[[ Data provided open ]]

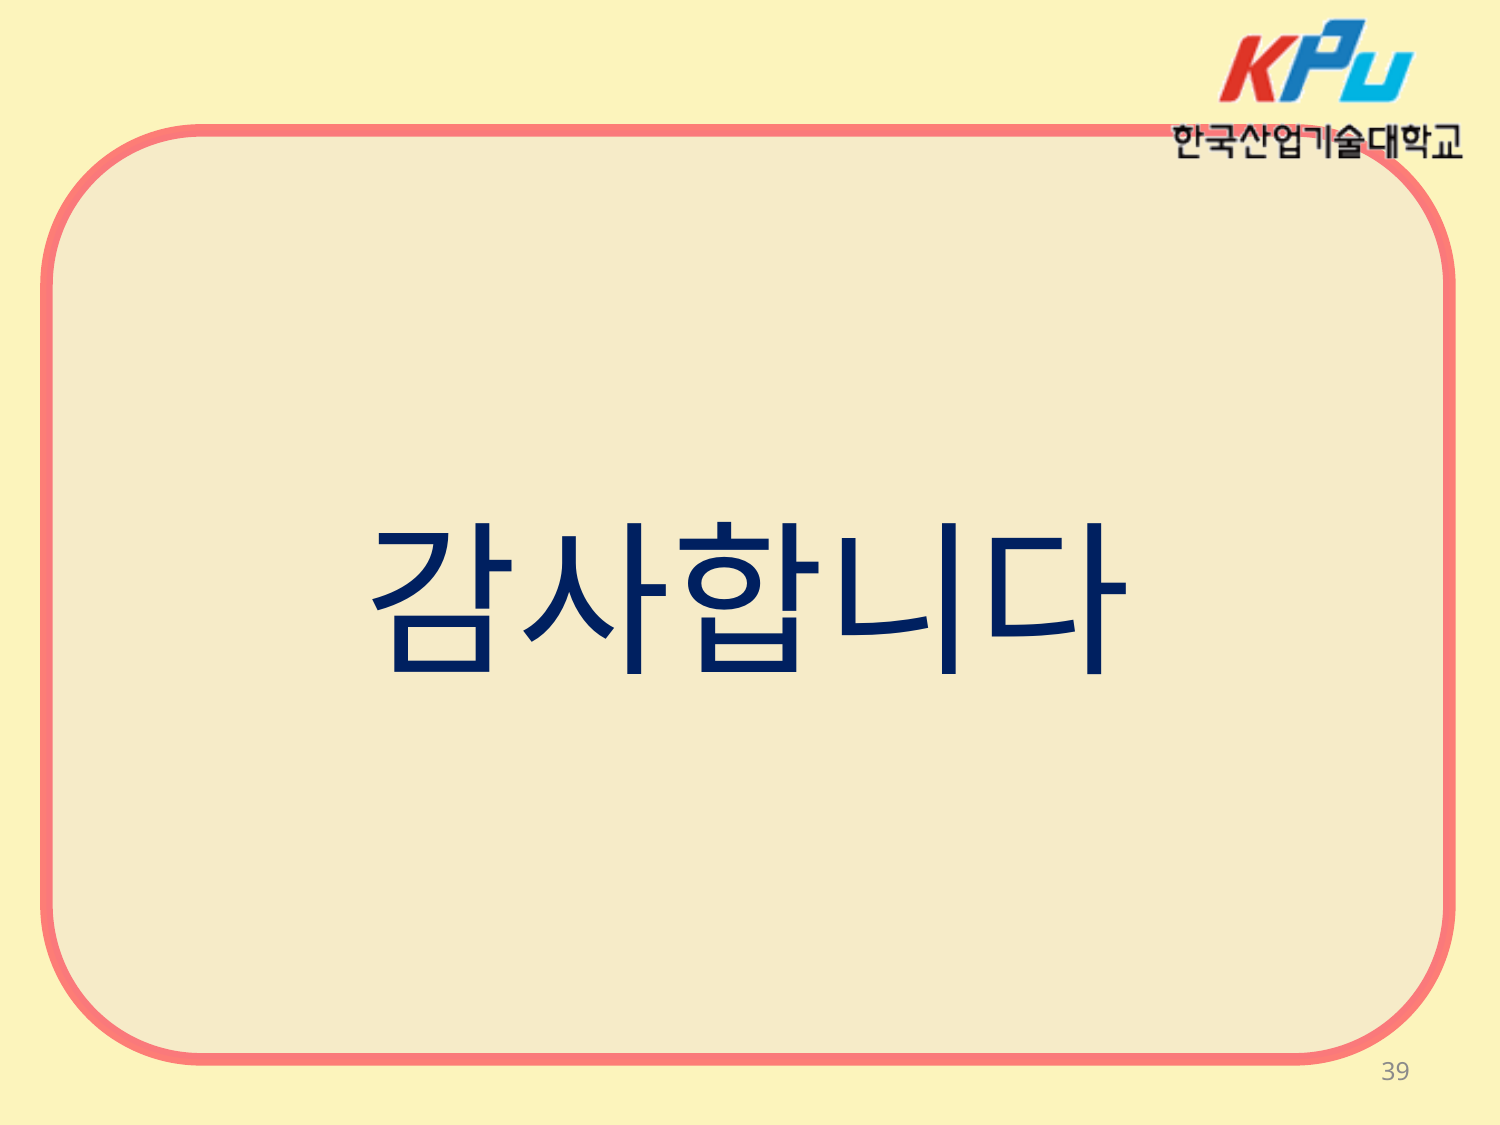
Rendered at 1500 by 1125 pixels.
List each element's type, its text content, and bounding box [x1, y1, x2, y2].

picture [1115, 2, 1500, 162]
text_box 감사합니다 [44, 128, 1452, 1062]
slide_number 39 [1074, 1042, 1425, 1103]
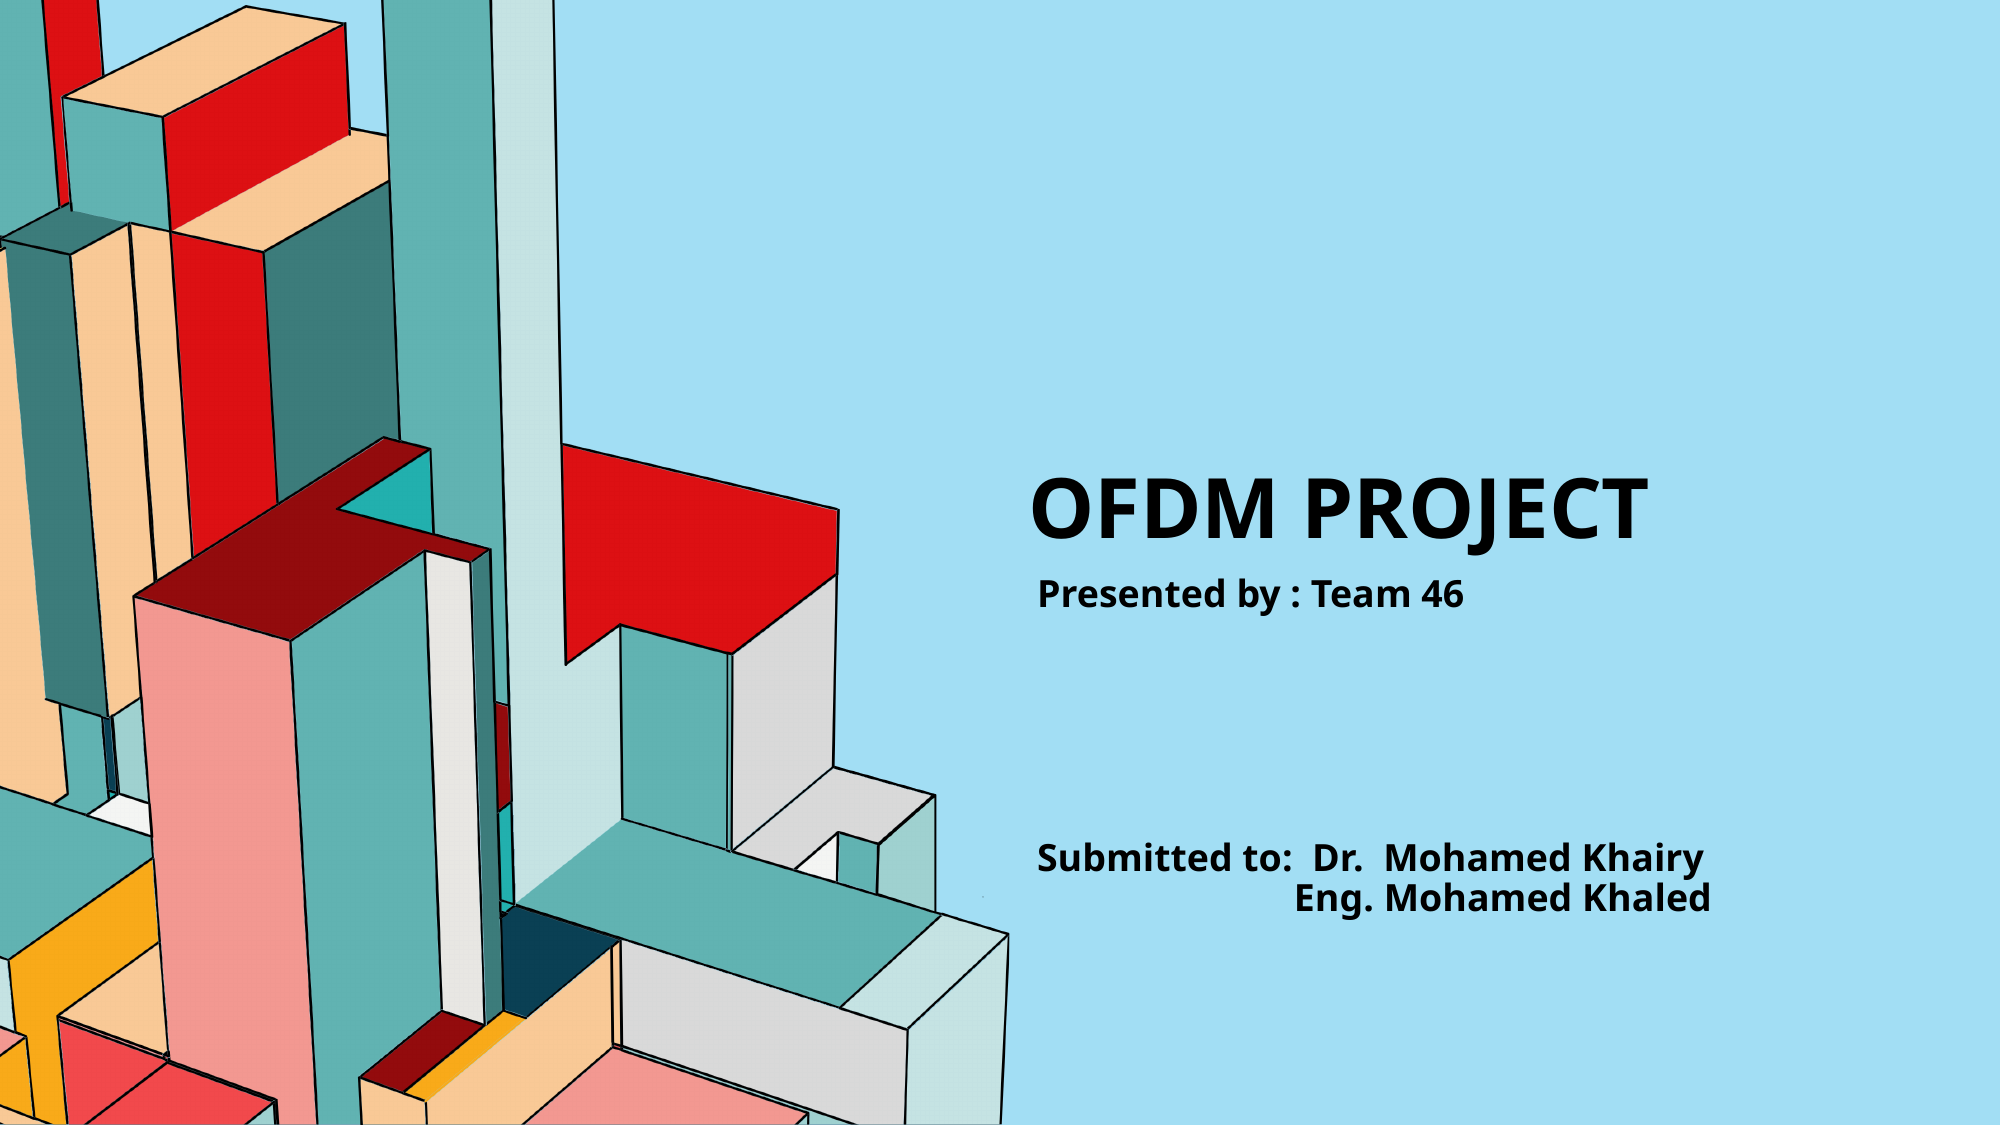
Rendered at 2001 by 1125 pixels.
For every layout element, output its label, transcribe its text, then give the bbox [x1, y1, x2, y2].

text_box Submitted to: Dr. Mohamed Khairy Eng. Mohamed Khaled [1022, 791, 1938, 958]
title OFDM Project [911, 62, 1768, 564]
text_box Presented by : Team 46 [1022, 562, 2000, 623]
picture [0, 0, 1010, 1125]
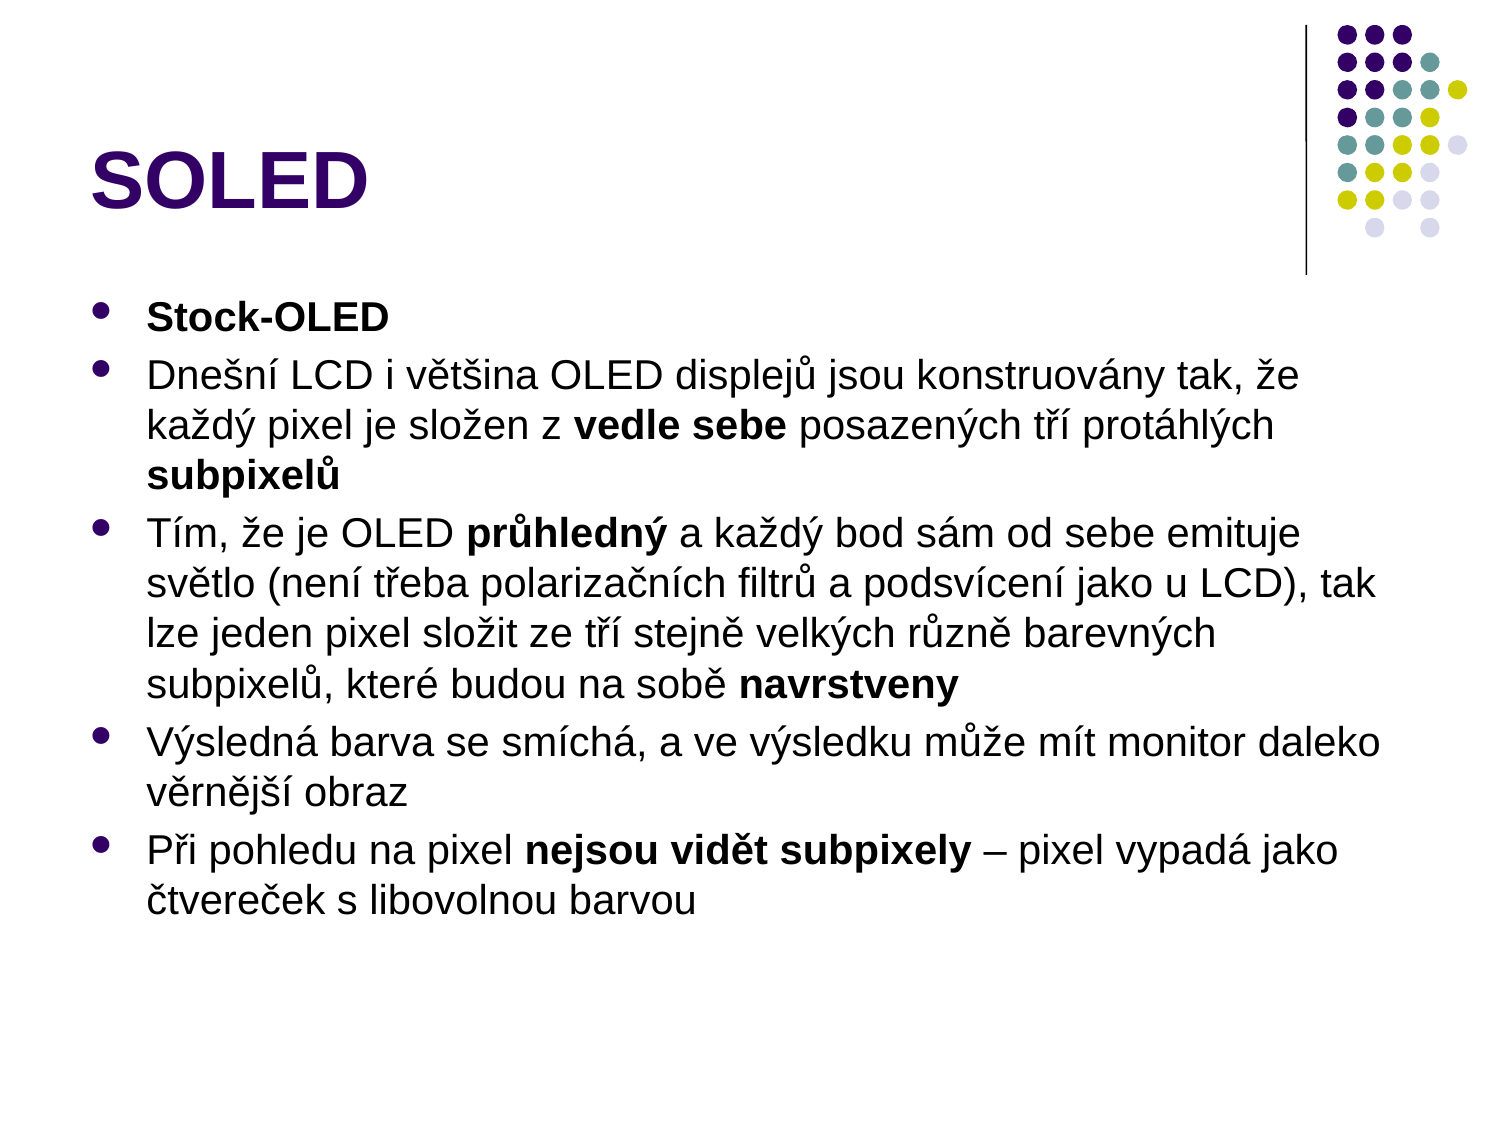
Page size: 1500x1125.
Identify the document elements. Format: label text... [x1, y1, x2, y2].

[[ Data provided closed ]]

Exercise details:
Reproduce each line of the records in which "Rendered" appears.

Written answer:
Rendered at 1500 by 1125 pixels.
Rendered at 2001 by 1125 pixels.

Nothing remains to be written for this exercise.